There is no doubt that love for some celebrity exists within us all. This isn’t the traditional definition of love but defined by an excessive admiration for a famous person whom we will probably never meet. The use of “love” is appropriate here as we who love celebrities tend to exhibit signs of undue influence by those highly visible. Famous people, the non-elected representatives of the human race, have always held some influence over the masses. In the days before mass media, television sets, and computers, fame was circulated orally, carried by the gossipy nature of social beings.
Today, we open our eyes and cannot avoid these people. Of course, in a developed society, entertainers are necessary. We laugh and sometimes cry at a quality performance. Our memories are seared with images, movies, and songs that have touched us frightened us, and stimulated us. They dramatize the political, the romantic, the good, and the bad. We see in them the potential for the perfection of man or woman as an expression of utopian ideals of love and success.
Yet, have we gone too far? How much influence should they have over us? Our choice of clothes, jewelry, hairstyle, languages, and ideas are often areas that we look toward celebrities to define. If you deny this, then you are exceptional; the rest of us are invariable, more susceptible. Our culture has become saturated with celebrity influence. We watch their every move, including who they are with and what they do. We absorb their politics and gobble up their quotes. We think about what it may be like to be beautiful, rich, and powerful. Fame is an aphrodisiac or so it seems to the unrecognized. Today, we have TomKat(Tom Cruise and Katie Holmes). Yesterday, it was Bennifer(Ben Affleck and Jennifer Lopez).
Public Interest in these people is frighteningly obsessive. After all, their claim to fame is usually based on pretense or non-reality. They are the constant pretenders, illusionists with screens as their canvas.

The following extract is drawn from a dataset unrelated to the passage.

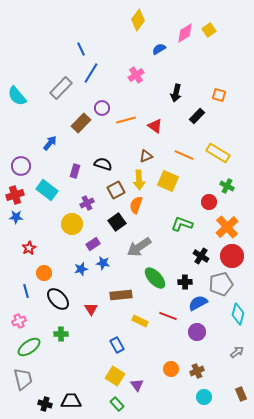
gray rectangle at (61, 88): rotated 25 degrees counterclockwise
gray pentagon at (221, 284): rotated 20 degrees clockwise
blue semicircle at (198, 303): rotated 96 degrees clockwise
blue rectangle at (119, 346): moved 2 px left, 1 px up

The entertainment value of a celebrity stretches beyond the screen or stage, and they are wholly aware of it. We are witnesses to carefully arranged relationships, sudden sightings in sports arenas, and controversial quotes days before a new movie or show opens. They appear on your screen suddenly seems not to promote themselves but rather attempt to come across as natural, likable, smart, and funny. Sometimes we get a glimpse into what certain celebrities are like. Unfortunately, it is usually when they do something wrong. Drugs, infidelity, and physical assaults are a few areas where celebrities have slipped in their public presentation. Mug shots and unflattering photos of famous people are the currency of entertainment news outlets. Being a celebrity has its drawback, in this regard, as they are monitored as closely as governmental heads of the biggest nations on earth. Alas, the power of celebrity is here with us to stay. Or is it? Can we teach our children who the chancellor of Germany is before we explain the history of Madonna? If we can’t, America will become a nation of uninformed celebrity worshippers numb to the more important realities of the world.